Most AI browser automation tools fall into two camps: vision-based (screenshot the page, send it to a model, get click coordinates) or selector-based (CSS/XPath targeting). Both have fundamental problems.
Vision is slow and expensive — every action requires a screenshot round-trip to a vision model. Selectors are brittle and meaningless to an LLM — div.container > ul > li:nth-child(3) > a tells the AI nothing about what it's clicking.
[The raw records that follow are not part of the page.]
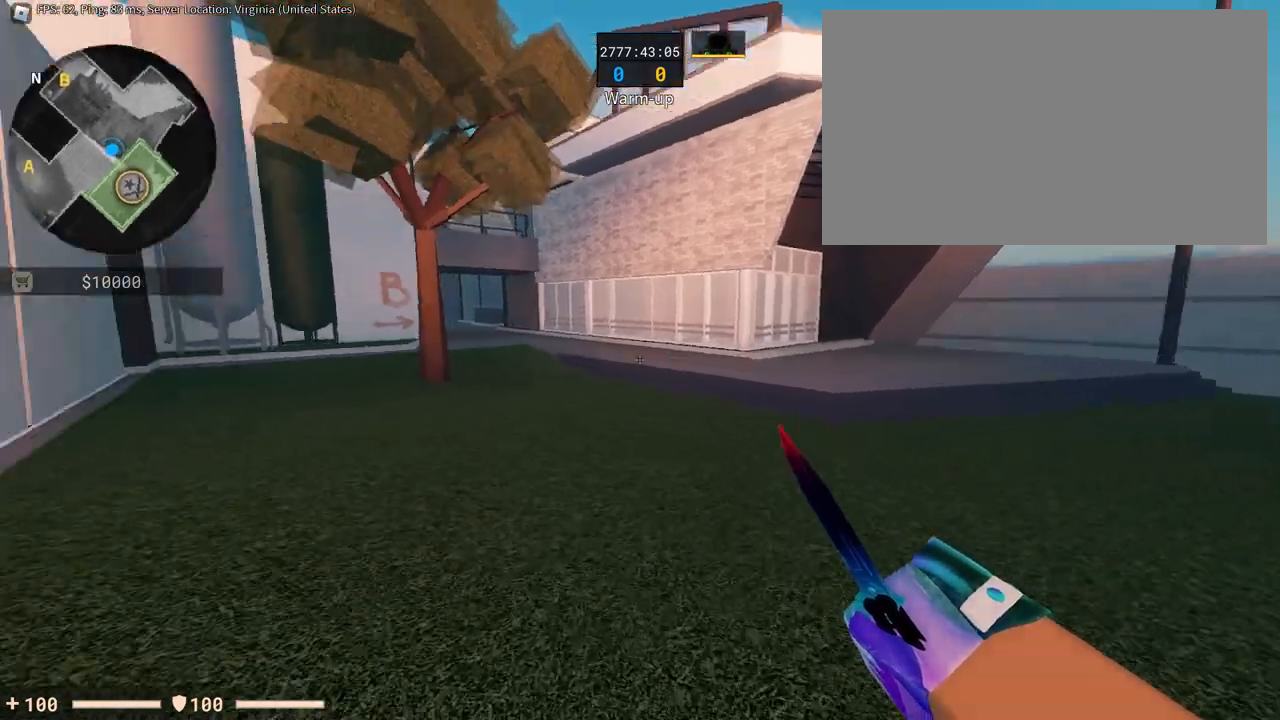
{"keys": ["a"], "mouse": [], "events": []}
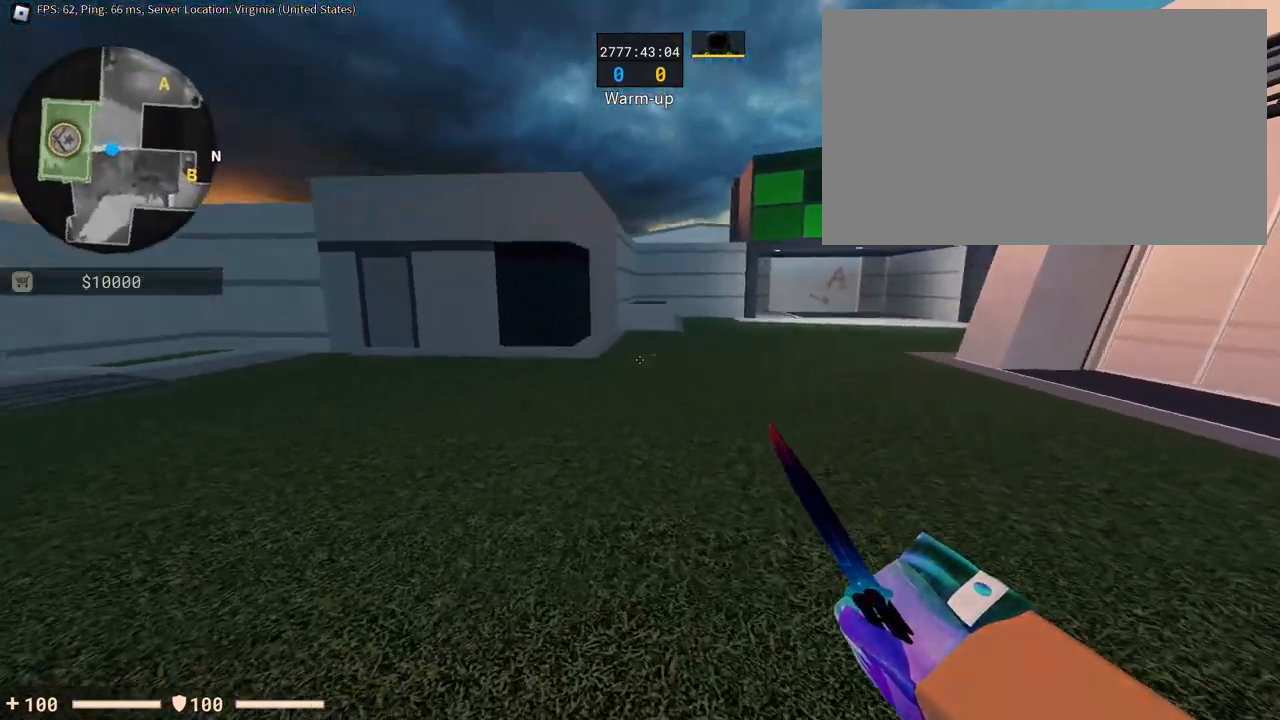
{"keys": [], "mouse": [], "events": [[117, "a", "up"]]}
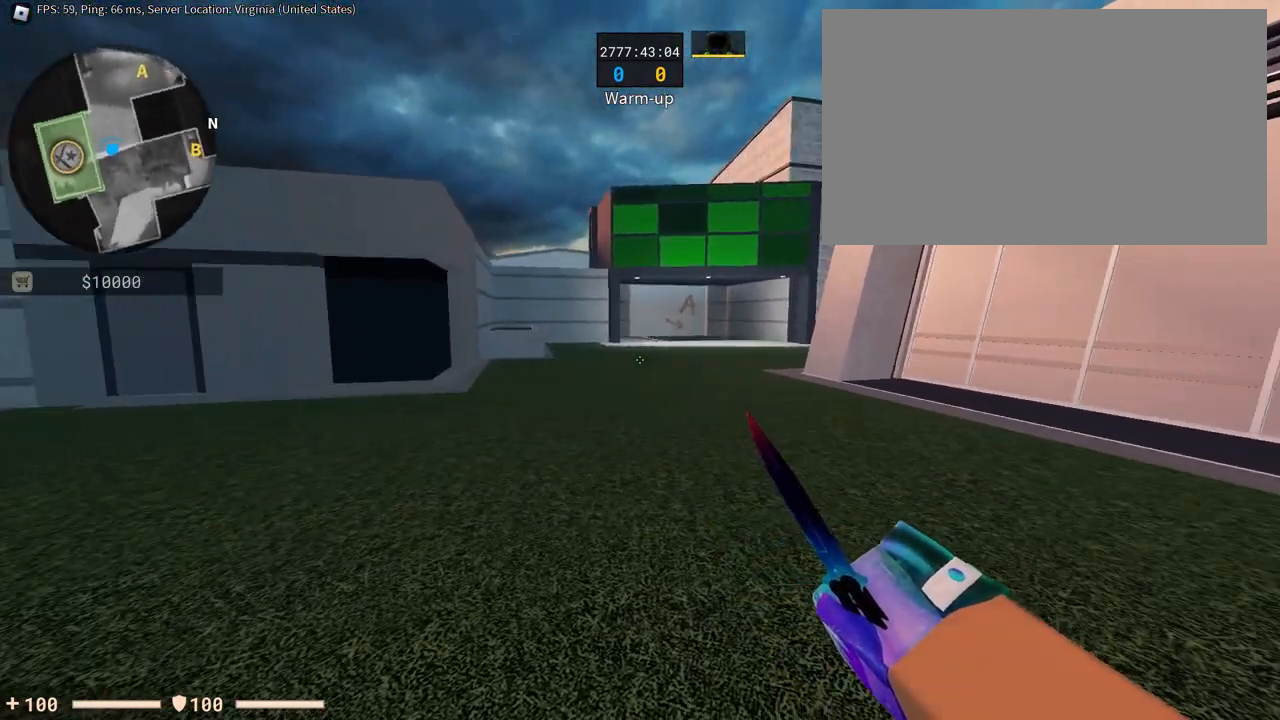
{"keys": [], "mouse": [], "events": [[183, "space", "down"], [317, "space", "up"]]}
There's a third approach: text snapshots with numbered refs. The browser's accessibility tree is already a structured, semantic representation of the page. Give it to the AI as text, let the AI pick a ref, execute the action. No vision, no selectors, deterministic targeting.
Here's a complete AI browser agent using browserclaw and Claude:
import Anthropic from "@anthropic-ai/sdk";
import { BrowserClaw } from "browserclaw";
const anthropic = new Anthropic();
const SYSTEM = `You are a browser automation agent.
You receive a text snapshot of a web page with numbered refs (e1, e2, etc.).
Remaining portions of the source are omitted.